*ACTIVITY*
Reproduce the entire listing below line by line, changing no character.

:: RECORDS TO PROCESS

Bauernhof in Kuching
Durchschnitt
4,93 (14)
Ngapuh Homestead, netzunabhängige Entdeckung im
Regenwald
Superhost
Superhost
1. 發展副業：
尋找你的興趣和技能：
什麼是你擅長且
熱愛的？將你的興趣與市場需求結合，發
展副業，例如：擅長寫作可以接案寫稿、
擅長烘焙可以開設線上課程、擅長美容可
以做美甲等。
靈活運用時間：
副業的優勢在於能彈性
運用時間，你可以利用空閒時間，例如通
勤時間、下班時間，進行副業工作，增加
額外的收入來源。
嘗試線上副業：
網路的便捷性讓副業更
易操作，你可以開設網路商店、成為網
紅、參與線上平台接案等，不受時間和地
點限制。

::::

*TASK RESULT*
Bauernhof in Kuching
Durchschnitt
4,93 (14)
Ngapuh Homestead, netzunabhängige Entdeckung im
Regenwald
Superhost
Superhost
1. 發展副業：
尋找你的興趣和技能：
什麼是你擅長且
熱愛的？將你的興趣與市場需求結合，發
展副業，例如：擅長寫作可以接案寫稿、
擅長烘焙可以開設線上課程、擅長美容可
以做美甲等。
靈活運用時間：
副業的優勢在於能彈性
運用時間，你可以利用空閒時間，例如通
勤時間、下班時間，進行副業工作，增加
額外的收入來源。
嘗試線上副業：
網路的便捷性讓副業更
易操作，你可以開設網路商店、成為網
紅、參與線上平台接案等，不受時間和地
點限制。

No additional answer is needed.